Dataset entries
-*-
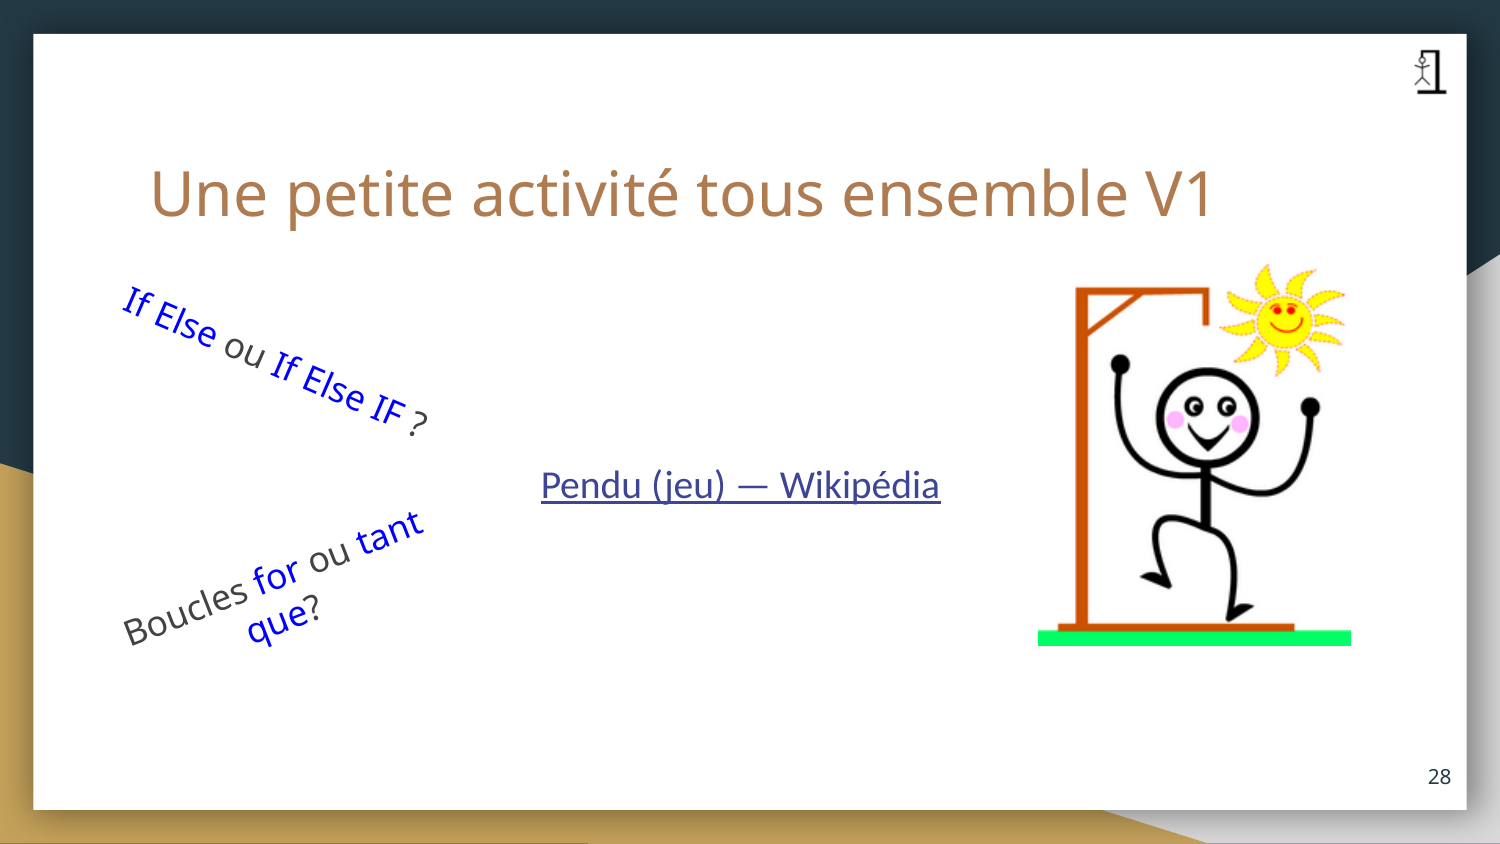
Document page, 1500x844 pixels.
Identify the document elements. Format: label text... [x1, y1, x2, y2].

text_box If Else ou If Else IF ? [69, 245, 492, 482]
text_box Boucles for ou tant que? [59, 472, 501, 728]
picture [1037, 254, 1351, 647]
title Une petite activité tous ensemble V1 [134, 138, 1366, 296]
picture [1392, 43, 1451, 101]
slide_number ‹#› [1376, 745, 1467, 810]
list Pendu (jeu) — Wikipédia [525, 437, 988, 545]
-*-
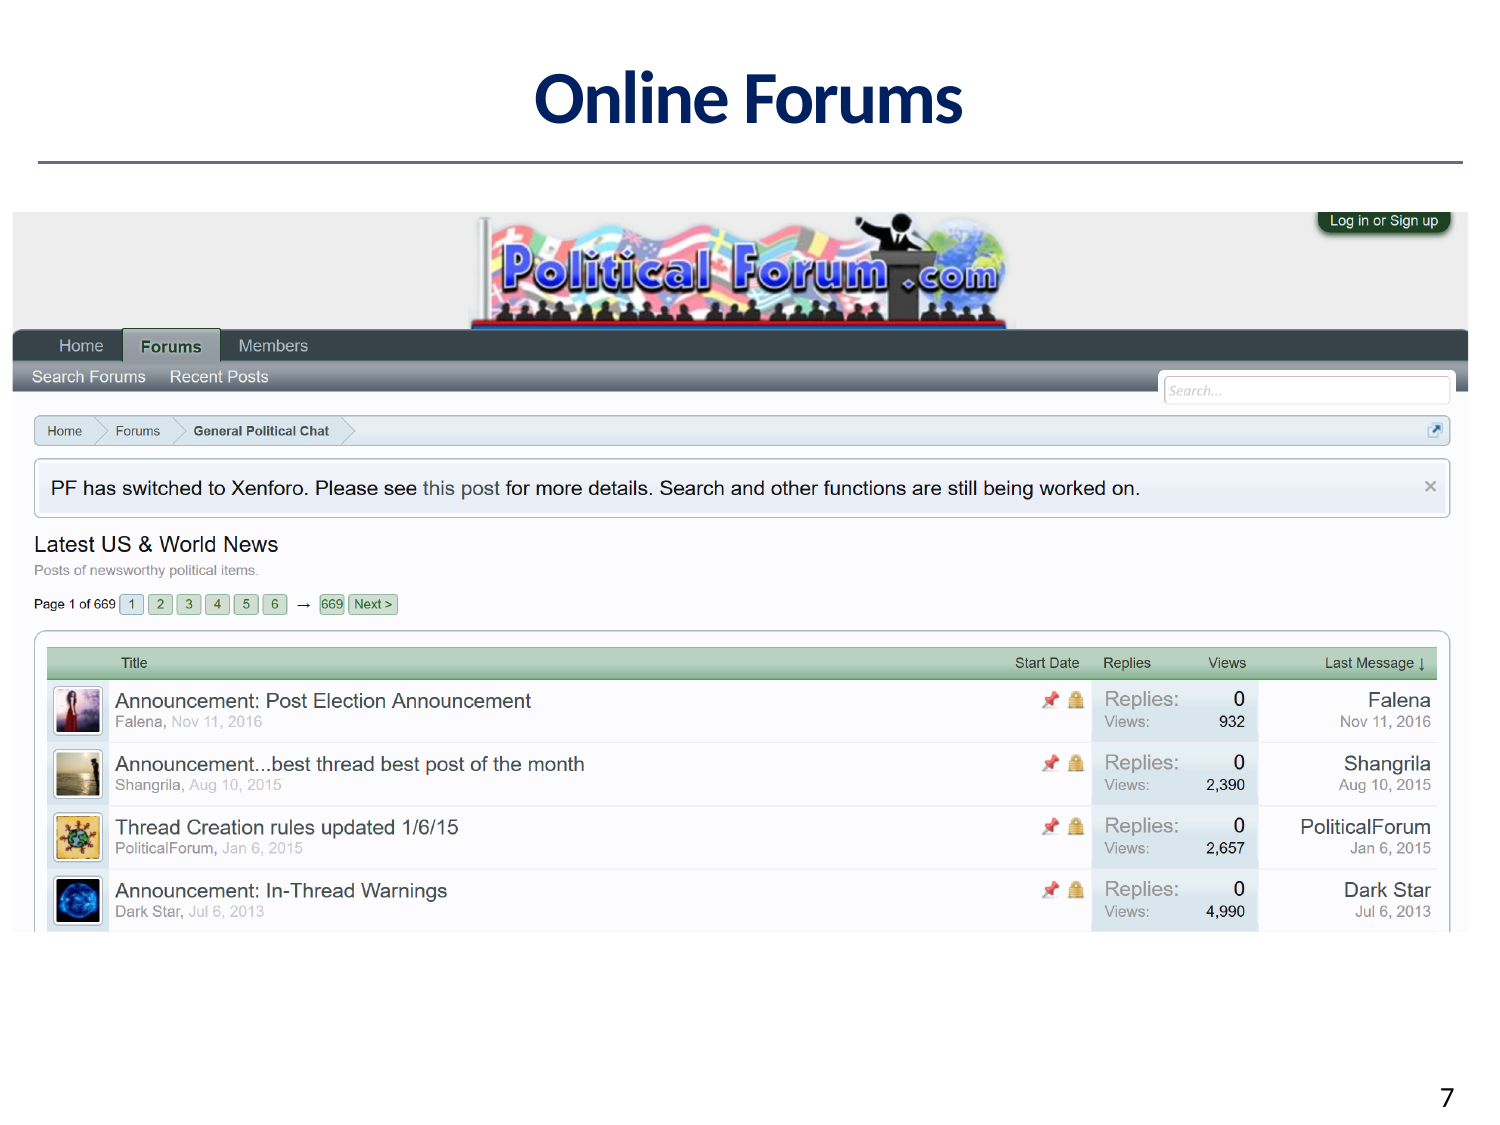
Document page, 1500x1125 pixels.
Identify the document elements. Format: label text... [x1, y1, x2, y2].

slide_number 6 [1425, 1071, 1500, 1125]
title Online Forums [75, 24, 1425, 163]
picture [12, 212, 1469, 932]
-*-
Goal of the exercise:
Task for the records above: copy every line in which the word "page" occurs.

The answer:
Document page, 1500x844 pixels.
Document page, 1500x1125 pixels.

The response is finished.